Um die genaue Position der Verschiebung zu bestimmen, wird ein MRT durchgeführt. Zur Unterstützung der Diagnose wird neben einer Röntgenaufnahme des Rückenmarks auch ein CT-Scan durchgeführt.

  • Traktionstherapie zur Behandlung der Symptome einer Dislokation der zervikalen Bandscheibe ohne Myelopathie: Normalerweise wird eine konservative Traktionstherapie zu Hause verschrieben, um die Dislokation oder den Vorsprung der Bandscheibe zu behandeln. Zug wird auf den Hals ausgeübt, indem entweder ein umgedrehter Zugtisch oder eine mechanische Vorrichtung verwendet wird. Der Neigungswinkel des umgekehrten Traktionstisches kann geändert werden. Der Kopf liegt auf der unteren Seite. Der Winkel wird entsprechend der Toleranz verändert. Man sollte 3 bis 4 Mal am Tag für maximal 10 bis 15 Minuten auf dem Traktionstisch liegen.

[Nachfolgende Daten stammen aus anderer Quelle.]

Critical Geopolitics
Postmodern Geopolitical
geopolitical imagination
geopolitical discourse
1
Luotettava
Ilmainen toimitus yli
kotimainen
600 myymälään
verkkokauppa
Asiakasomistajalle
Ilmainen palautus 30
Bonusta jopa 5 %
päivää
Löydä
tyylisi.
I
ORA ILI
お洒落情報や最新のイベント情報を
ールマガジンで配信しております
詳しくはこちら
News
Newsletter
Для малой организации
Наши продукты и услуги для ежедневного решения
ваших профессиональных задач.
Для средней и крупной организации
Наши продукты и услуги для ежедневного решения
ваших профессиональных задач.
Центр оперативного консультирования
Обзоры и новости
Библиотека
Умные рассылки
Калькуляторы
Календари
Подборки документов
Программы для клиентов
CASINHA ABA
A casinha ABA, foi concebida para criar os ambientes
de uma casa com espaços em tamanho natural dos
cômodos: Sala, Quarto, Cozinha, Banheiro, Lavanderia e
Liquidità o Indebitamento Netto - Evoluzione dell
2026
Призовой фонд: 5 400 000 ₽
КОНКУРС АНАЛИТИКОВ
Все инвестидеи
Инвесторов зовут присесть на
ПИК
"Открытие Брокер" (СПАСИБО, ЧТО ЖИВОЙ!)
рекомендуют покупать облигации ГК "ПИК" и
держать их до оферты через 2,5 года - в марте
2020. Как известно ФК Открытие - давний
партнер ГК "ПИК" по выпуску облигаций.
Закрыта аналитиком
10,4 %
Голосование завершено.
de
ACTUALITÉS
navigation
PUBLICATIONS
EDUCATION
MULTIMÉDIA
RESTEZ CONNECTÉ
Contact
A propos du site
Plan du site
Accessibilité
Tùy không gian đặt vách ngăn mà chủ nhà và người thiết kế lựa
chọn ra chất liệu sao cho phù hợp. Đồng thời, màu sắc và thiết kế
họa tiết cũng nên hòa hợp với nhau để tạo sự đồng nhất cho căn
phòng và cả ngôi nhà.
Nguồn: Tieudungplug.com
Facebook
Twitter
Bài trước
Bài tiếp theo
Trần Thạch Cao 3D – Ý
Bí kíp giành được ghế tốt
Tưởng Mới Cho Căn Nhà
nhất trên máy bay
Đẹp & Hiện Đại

  • Arzneimittel zur Behandlung der Symptome einer Bandscheibenverlagerung ohne Myelopathie: Um sowohl die Schmerzen als auch die Entzündung in diesem Bereich zu lindern, werden NSAIDs verschrieben. Bei stark ausgeprägten radikulären Armschmerzen werden Kortison oder Kortikosteroide verschrieben. Manchmal werden Antidepressiva, Antikonvulsiva oder andere Betäubungsmittel verschrieben, falls die Schmerzen stark sind. Opioide werden vermieden, um Abhängigkeit und Sucht zu verhindern
  • Physiotherapeutische Behandlung bei Bandscheibenvorfall: Um die Schmerzen zu lindern, werden einige andere physikalische Therapien  empfohlen. Dazu gehören Massagen, Wärme- und Kältekompressen sowie die Ultraschalltherapie.
  • Diskektomie bei Dislokation der zervikalen Bandscheibe ohne Myelopathie: Normalerweise dauert es lange, bis der Zustand behandelt oder bis zum Ausmaß seiner Vorwölbung reduziert ist. Wenn sich jedoch keine der oben genannten Techniken als wirksam erweist, ist die Diskektomie oder ein chirurgischer Eingriff der letzte Ausweg. Der Chirurg entfernt den Bandscheibenvorfall von der Wirbelsäule, um den Druck zu verringern und Schmerzen und andere mit der Erkrankung verbundene Symptome zu behandeln.

Auch nach erfolgreicher Behandlung der Erkrankung wird Patienten mit Bandscheibenvorfall ohne Myelopathie geraten, kein schweres Gewicht zu heben oder häufige schnelle Nackenbewegungen zu vermeiden.